The Nancy and Mike morning show on WMTX-FM 100.7 tapped into a well of repulsion when it first brought up the subject last week. Generally, the repulsed are being described as not young and the lovers young, which means the ads are going according to the marketing plan: appeal to the biggest fast-food eaters, teens and 20-somethings.

The ads' creatures are called SpongMonkeys pronounced SPUNG-monkeys, and they come from the mind of British animator Jason Veitch. They first appeared on his Web site, www.rathergood.com Quiznos bought the rights to the SpongMonkeys from Veitch, who told the BBC last year he couldn't say exactly what a SpongMonkey is. The Zehnders said customers wonder if they're rats, mice or gerbils, or some mutant version of them.

"One customer asked where we got the Chernobyl rats," Skip Zehnder said.
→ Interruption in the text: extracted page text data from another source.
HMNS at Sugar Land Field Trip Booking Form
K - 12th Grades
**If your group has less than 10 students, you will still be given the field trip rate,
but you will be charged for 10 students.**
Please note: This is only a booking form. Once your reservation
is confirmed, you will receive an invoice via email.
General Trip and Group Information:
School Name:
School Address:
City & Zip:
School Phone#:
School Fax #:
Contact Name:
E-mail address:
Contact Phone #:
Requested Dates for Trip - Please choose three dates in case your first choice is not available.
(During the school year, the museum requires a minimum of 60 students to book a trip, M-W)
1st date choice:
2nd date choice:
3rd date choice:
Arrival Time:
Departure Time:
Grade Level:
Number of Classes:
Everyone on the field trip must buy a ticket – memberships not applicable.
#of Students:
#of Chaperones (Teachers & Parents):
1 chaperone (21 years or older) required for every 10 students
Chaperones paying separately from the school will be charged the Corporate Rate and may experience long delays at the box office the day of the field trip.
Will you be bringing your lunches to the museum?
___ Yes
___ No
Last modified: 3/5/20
IT COULD BE WORSE. AND IT WAS: As freaked out as people get about the SpongMonkeys, Skip Zehnder said, the reaction isn't nearly as negative as it was for Quiznos' previous ad campaign, which had the "man raised by wolves" and included a scene of the man suckling his "mother wolf's" teat.

The SpongMonkeys have gotten "more attention but more positive reaction," Skip said. "The wolves (reaction) was just pretty much negative.

"This is not quite as weird as the wolves."

FROM THE "NO FURTHER COMMENT REQUIRED' DEPARTMENT: Mel Gibson's production company has licensed product tie-ins to The Passion of the Christ, and one of the most popular items is a pendant of a pewter nail attached to a leather strap. It represents the nails used in the film to fasten Christ to the cross.

"It's the new symbol of the Christian," said Bob Siemon, who came up with the idea and design for his Christian products company after seeing a Passion preview.

"It's just a way of identifying and perhaps starting a conversation with someone," he said in an Associated Press report.